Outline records
** start **

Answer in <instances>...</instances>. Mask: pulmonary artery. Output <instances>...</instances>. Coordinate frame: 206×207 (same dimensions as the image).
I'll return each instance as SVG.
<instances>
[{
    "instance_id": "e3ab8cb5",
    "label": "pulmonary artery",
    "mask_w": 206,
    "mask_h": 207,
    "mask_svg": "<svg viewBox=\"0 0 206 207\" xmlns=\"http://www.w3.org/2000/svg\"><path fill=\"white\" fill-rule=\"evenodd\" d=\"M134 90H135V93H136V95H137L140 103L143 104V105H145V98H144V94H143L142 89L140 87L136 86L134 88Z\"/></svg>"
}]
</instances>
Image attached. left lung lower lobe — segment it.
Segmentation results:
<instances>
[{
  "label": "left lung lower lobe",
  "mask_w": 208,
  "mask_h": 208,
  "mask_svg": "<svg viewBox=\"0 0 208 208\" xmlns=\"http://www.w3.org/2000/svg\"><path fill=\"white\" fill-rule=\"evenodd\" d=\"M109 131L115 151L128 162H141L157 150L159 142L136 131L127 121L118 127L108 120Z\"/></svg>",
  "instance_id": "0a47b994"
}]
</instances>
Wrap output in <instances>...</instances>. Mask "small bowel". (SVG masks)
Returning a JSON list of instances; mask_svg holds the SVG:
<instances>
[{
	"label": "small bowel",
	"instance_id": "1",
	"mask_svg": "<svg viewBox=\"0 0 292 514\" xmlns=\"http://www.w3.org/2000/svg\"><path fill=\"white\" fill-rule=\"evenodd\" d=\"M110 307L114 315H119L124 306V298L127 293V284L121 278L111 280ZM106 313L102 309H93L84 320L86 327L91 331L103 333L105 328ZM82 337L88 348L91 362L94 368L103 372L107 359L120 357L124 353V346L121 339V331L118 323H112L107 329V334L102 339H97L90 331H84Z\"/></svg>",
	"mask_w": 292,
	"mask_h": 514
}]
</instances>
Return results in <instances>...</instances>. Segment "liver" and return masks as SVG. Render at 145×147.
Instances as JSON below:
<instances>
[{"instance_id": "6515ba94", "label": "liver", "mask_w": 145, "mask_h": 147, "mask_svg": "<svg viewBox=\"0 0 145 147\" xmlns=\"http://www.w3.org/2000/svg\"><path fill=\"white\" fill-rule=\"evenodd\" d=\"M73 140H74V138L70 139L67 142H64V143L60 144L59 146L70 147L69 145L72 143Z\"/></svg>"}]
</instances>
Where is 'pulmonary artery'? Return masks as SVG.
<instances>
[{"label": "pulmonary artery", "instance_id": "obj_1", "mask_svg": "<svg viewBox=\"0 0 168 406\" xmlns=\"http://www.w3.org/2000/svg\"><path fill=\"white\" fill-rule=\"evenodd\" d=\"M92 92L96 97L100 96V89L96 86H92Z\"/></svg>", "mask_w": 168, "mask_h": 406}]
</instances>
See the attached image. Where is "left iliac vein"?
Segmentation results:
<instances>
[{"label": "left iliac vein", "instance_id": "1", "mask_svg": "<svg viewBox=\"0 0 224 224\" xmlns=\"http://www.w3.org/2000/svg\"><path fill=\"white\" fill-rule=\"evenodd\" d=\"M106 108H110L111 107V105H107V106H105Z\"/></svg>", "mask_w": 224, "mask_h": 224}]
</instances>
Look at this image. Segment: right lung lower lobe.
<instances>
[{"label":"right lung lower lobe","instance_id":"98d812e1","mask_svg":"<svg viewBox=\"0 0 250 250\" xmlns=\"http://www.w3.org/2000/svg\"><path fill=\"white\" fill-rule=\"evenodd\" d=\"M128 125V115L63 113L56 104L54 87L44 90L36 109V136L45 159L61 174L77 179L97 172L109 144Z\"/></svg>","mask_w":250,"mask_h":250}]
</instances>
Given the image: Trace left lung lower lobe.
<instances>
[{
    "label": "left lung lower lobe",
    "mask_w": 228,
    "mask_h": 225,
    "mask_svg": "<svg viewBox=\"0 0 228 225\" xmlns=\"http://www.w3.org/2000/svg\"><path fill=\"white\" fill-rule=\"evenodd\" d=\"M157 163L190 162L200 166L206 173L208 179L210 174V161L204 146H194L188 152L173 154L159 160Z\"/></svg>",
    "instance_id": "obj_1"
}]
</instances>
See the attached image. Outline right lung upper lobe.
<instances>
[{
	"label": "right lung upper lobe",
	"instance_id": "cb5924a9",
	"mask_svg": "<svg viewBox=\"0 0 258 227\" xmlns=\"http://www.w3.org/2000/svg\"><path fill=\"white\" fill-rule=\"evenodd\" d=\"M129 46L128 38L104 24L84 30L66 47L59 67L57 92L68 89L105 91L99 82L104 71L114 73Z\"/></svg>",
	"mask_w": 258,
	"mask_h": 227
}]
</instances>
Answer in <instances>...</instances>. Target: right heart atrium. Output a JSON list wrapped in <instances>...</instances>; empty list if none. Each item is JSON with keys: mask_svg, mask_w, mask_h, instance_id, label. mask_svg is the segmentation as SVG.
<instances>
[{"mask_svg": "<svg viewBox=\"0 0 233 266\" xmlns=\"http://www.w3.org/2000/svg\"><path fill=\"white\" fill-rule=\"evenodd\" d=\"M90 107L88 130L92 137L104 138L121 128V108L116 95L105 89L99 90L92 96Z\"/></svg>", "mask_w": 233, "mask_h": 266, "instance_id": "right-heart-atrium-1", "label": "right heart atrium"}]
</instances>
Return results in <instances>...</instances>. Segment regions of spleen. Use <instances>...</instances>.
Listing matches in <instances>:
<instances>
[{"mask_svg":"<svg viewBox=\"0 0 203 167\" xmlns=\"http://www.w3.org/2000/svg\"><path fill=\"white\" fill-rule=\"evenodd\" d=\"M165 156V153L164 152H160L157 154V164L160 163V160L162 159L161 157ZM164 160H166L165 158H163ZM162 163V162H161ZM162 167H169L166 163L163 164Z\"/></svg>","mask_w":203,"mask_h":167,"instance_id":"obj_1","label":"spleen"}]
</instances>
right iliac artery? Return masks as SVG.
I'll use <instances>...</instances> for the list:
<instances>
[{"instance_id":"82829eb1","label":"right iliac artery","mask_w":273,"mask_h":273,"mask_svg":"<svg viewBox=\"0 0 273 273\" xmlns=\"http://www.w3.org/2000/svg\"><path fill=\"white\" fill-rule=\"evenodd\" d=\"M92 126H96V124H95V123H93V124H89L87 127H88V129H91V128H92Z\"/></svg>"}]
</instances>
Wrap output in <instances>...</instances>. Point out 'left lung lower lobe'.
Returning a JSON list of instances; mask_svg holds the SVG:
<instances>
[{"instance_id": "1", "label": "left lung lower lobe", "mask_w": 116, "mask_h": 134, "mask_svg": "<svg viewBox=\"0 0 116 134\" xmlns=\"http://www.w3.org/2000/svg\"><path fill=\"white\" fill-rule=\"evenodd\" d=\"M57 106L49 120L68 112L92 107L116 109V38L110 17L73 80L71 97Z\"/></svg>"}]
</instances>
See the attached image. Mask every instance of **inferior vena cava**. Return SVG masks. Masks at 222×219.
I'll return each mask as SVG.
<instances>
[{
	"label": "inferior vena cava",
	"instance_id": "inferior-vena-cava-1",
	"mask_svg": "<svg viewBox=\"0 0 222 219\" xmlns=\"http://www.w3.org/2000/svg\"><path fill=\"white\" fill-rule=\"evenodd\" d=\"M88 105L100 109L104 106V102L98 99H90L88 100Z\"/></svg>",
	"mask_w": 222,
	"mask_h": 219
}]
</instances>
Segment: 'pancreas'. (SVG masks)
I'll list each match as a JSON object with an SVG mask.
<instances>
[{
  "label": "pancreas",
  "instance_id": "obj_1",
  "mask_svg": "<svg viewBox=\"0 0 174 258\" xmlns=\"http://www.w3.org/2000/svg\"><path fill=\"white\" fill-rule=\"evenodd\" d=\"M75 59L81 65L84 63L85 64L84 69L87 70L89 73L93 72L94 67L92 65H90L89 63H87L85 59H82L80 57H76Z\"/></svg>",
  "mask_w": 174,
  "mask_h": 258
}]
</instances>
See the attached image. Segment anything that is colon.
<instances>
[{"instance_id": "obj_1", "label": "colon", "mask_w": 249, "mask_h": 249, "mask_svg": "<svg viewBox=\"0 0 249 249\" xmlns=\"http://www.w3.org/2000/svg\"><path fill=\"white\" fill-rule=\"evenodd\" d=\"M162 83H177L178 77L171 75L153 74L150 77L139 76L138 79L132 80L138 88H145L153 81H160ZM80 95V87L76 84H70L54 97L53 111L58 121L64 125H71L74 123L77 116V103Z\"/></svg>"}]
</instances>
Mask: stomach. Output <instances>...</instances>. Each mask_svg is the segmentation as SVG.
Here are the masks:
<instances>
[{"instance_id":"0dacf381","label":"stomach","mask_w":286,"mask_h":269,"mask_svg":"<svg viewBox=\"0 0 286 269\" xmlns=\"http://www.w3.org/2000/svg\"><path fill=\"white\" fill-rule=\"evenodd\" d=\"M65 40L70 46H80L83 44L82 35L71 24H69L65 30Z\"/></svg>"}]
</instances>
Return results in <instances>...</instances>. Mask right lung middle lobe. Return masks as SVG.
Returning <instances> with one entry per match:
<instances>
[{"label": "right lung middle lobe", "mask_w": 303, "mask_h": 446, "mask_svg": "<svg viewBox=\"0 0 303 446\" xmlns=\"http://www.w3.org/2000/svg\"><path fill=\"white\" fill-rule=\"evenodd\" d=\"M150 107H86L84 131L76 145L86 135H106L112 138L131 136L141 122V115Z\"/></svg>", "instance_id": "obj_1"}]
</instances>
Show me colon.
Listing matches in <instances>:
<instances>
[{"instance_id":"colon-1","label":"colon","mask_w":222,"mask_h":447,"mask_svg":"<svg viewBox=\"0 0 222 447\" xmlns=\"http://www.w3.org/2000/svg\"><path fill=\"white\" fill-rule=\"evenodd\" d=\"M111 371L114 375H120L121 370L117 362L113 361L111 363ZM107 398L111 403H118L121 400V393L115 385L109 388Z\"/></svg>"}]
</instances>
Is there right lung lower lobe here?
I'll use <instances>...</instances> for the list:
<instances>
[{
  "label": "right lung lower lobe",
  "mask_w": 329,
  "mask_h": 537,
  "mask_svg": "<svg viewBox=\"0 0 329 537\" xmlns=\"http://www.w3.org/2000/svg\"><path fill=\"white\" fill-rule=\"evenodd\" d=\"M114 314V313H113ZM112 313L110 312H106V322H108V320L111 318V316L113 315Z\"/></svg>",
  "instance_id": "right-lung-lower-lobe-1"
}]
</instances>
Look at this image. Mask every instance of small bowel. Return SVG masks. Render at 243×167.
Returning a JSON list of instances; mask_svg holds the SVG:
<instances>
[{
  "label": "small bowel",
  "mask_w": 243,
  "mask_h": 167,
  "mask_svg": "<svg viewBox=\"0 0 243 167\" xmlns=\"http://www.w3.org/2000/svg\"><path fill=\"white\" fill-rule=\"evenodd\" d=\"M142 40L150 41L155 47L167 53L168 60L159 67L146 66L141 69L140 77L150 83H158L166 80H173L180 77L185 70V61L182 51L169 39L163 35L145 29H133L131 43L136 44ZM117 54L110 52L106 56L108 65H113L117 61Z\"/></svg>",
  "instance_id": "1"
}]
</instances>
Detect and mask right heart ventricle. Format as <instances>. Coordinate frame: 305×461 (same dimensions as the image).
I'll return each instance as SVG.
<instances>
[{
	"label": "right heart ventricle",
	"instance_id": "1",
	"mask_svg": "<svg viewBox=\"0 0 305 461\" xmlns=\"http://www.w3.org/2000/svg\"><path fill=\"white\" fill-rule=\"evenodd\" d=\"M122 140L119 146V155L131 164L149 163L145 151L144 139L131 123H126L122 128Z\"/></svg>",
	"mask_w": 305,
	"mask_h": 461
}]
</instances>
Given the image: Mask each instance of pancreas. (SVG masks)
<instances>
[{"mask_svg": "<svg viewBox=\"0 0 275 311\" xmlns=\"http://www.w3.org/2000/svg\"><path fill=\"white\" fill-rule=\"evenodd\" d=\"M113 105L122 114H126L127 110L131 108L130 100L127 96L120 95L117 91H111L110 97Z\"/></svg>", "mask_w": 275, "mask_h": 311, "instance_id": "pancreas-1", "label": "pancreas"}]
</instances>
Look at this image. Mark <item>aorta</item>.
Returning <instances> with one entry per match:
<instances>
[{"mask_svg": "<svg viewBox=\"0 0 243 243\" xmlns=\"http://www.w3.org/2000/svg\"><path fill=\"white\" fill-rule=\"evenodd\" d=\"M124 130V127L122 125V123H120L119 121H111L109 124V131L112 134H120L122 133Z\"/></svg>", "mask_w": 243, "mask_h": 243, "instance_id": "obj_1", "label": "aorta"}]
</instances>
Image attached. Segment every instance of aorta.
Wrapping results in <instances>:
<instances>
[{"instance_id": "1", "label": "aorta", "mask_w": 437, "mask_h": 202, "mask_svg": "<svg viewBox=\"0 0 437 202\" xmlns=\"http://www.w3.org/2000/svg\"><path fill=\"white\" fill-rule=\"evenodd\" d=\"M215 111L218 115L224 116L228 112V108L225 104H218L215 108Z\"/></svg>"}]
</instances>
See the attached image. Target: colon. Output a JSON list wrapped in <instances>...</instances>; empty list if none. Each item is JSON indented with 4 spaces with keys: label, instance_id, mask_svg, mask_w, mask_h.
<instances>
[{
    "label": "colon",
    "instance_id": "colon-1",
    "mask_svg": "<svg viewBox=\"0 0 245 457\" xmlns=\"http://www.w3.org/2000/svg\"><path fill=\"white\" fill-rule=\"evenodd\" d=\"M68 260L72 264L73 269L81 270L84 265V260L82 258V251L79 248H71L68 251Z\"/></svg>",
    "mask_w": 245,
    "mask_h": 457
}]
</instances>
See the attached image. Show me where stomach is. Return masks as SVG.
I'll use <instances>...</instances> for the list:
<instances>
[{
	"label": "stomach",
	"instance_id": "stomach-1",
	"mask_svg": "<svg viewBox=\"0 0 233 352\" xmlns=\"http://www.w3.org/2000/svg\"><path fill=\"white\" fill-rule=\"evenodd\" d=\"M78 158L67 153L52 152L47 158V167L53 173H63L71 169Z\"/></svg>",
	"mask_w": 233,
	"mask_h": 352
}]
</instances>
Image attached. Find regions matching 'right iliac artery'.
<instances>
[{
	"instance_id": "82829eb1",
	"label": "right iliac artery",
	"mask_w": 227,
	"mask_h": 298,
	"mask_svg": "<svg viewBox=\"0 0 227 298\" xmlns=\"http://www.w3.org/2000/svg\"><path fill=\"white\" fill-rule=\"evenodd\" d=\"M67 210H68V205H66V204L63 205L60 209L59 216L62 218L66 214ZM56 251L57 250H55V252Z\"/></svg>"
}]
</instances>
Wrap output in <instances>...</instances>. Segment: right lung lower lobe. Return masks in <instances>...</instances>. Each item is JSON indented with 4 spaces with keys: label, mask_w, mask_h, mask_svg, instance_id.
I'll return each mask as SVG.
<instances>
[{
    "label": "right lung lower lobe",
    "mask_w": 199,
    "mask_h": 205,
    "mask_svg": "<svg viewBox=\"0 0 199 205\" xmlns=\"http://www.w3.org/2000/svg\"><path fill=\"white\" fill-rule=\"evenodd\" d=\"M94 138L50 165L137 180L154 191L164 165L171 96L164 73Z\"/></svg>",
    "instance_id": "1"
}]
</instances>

** end **

Requirements:
Reproduce word for word the lines of the records above, beginning with the line that contains "Wrap output in <instances>...</instances>. Segment: right" and continuing through the last line of the records.

The result:
Wrap output in <instances>...</instances>. Segment: right lung lower lobe. Return masks in <instances>...</instances>. Each item is JSON indented with 4 spaces with keys: label, mask_w, mask_h, mask_svg, instance_id.
I'll return each mask as SVG.
<instances>
[{
    "label": "right lung lower lobe",
    "mask_w": 199,
    "mask_h": 205,
    "mask_svg": "<svg viewBox=\"0 0 199 205\" xmlns=\"http://www.w3.org/2000/svg\"><path fill=\"white\" fill-rule=\"evenodd\" d=\"M94 138L50 165L137 180L154 191L164 165L171 96L164 73Z\"/></svg>",
    "instance_id": "1"
}]
</instances>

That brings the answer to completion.